A Litchfield Montessori School education plants the seeds of learning in the fertile ground of a child’s natural curiosity and joy in discovery, thus nurturing through the school years the child’s initiative to explore and to question, to engage with the world, to learn, and to emerge as a creative, imaginative, independent life-long learner. Classes are arranged in three-year age groups, each with its own carefully organized curriculum to accommodate the individual learning styles of each child: Young People’s Community (15 months to 2 ½ years) Children’s House (2 ½ - 6 years), Lower Elementary (6 – 9 years) and Upper Elementary (9-12 years).

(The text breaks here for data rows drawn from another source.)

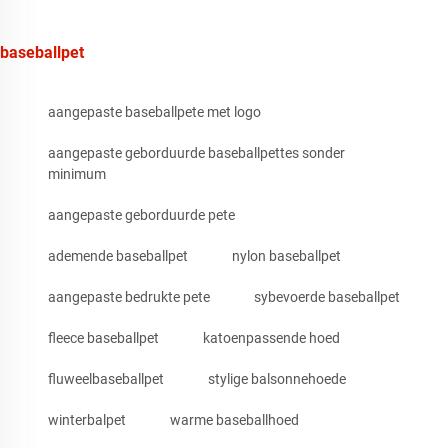
baseballpet
aangepaste baseballpete met logo
aangepaste geborduurde baseballpettes sonder
minimum
aangepaste geborduurde pete
ademende baseballpet
nylon baseballpet
aangepaste bedrukte pete
sybevoerde baseballpet
fleece baseballpet
katoenpassende hoed
fluweelbaseballpet
stylige balsonnehoede
winterbalpet
warme baseballhoed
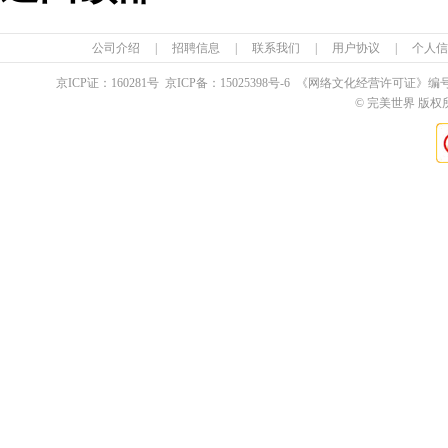
公司介绍
|
招聘信息
|
联系我们
|
用户协议
|
个人信
京ICP证：
160281
号 京ICP备：
15025398
号-6 《网络文化经营许可证》编
© 完美世界 版权所有 Pe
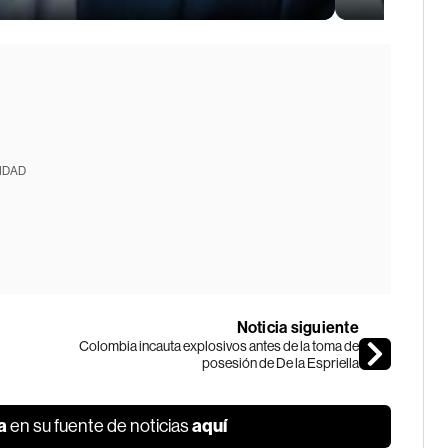
IDAD
Noticia siguiente
Colombia incauta explosivos antes de la toma de
posesión de De la Espriella
a
aquí
en su fuente de noticias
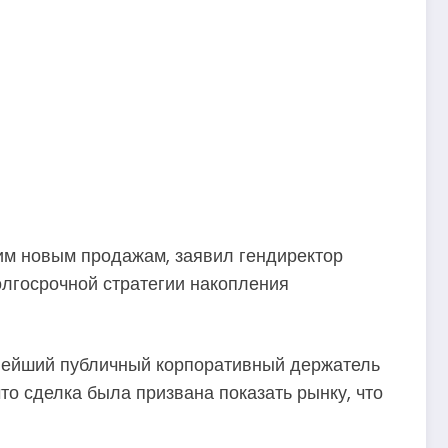
им новым продажам, заявил гендиректор
олгосрочной стратегии накопления
пнейший публичный корпоративный держатель
о сделка была призвана показать рынку, что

Today researchers have confirmed Dr. Montessori’s belief that intellectual skills develop when a child’s learning process awakens as many senses as possible and when the child is happy. Montessori education engages children emotionally as well as physically with intriguing, hands-on materials and appropriately challenging concepts. As they grow through a Montessori education, children develop their aesthetic, artistic sense and learn both what Dr. Montessori called the Practical Life Skills of everyday living as well as the disciplines of language, mathematics, science, art, music, geography and history. They become confident and eager learners.
Research studies have shown that Montessori educated students are well prepared for life emotionally, socially and academically. Scoring well on standardized tests, Montessori children are above average in following directions, adapting to new situations, turning in work on time, listening attentively, taking responsibility, asking provocative questions, and enthusiasm for learning.
"If we say, "We are respectful and courteous in our dealing with children, we treat them as we should like to be treated ourselves," we should have mastered a great educational principle and be setting an example of good education."
"The vision of the future is no longer of people taking exams and proceeding from secondary school to university but passing from one stage of independence to a higher by means of their own activity and effort of will."
"Some students learn without having ever received any lessons, solely through listening to the lessons given to others."